3. the method of claim 2, wherein the method comprises the steps of:

step 1: under the protection of argon, dissolving a truxene carbazole derivative shown in a formula (II) and a meso-phenyl borate porphyrin derivative shown in a formula (III) in tetrahydrofuran, adding a mixed solution of anhydrous potassium carbonate and water and methanol in a certain proportion into a reactor, finally adding a catalyst of tetrakis (triphenylphosphine) palladium, reacting at 75-85 ℃ for 12 hours, cooling to room temperature after the reaction is finished, adding a saturated ammonium chloride solution, extracting and separating with dichloromethane, evaporating an organic solvent, and separating and purifying by silica gel column chromatography to obtain a truxene carbazole-porphyrin intermediate shown in a formula (IV);

step 2: according to the same method of the step 1, the trimerization indenyl corrole-porphyrin intermediate shown in the formula (IV) reacts with the meso-phenyl borate BODIPY derivative shown in the formula (V) under the catalysis of tetrakis (triphenylphosphine) palladium, and the trimerization indenyl corrole-porphyrin-BODIPY ternary system compound shown in the formula (I) is obtained through silica gel column chromatography separation and purification.
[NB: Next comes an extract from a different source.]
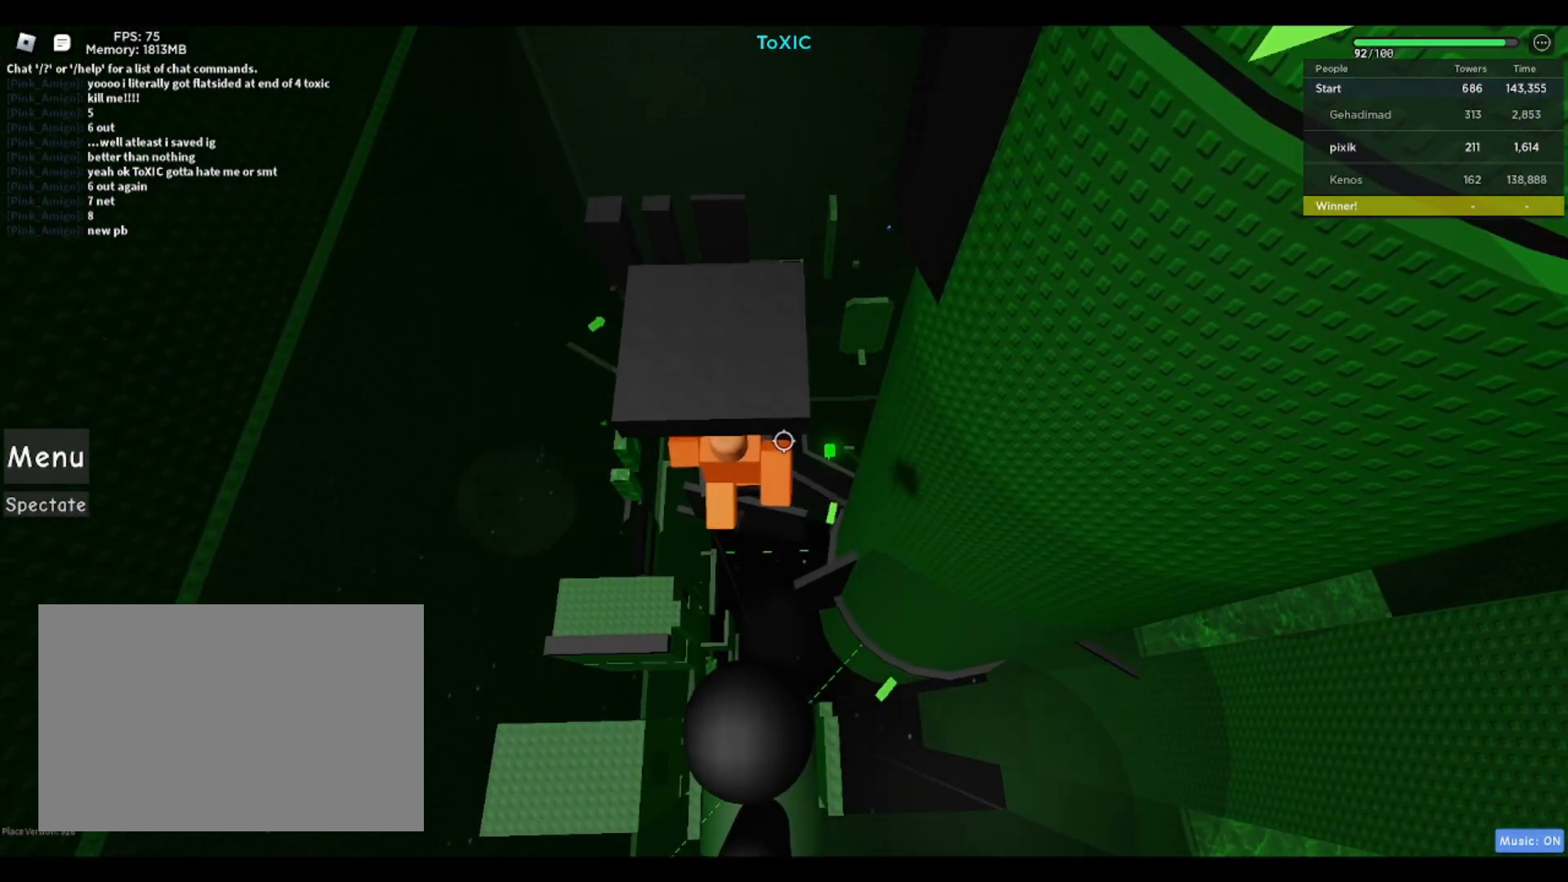
{"keys": ["s", "space", "w"], "events": [[367, "s", "down"], [467, "space", "down"], [500, "w", "down"]]}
4. The production method according to claim 3, wherein the amount of the substance of the trimeric indenyl corrole derivative represented by the formula ((II) and the meso-phenyl boronate porphyrin derivative represented by the formula (III) in the step 1 is 1.2: 1.

5. The method according to claim 3, wherein in the step 2, the ratio of the amounts of the trimeric indenyl corrole-porphyrin ternary system compound represented by the formula (IV) and the meso-phenyl boronate BODIPY biological substance represented by the formula (V) is 1: 1.25.

6. The production method according to claim 3, wherein in the steps 1 and 2, tetrakis (triphenylphosphine) palladium (Pd (PPh) is used as a catalyst₃)₄) The using amount of the catalyst is 10-20% of the amount of the reactant raw material substances.

7. The method according to claim 3, wherein the volume ratio of methanol to water in the steps 1 and 2 is 1: 1.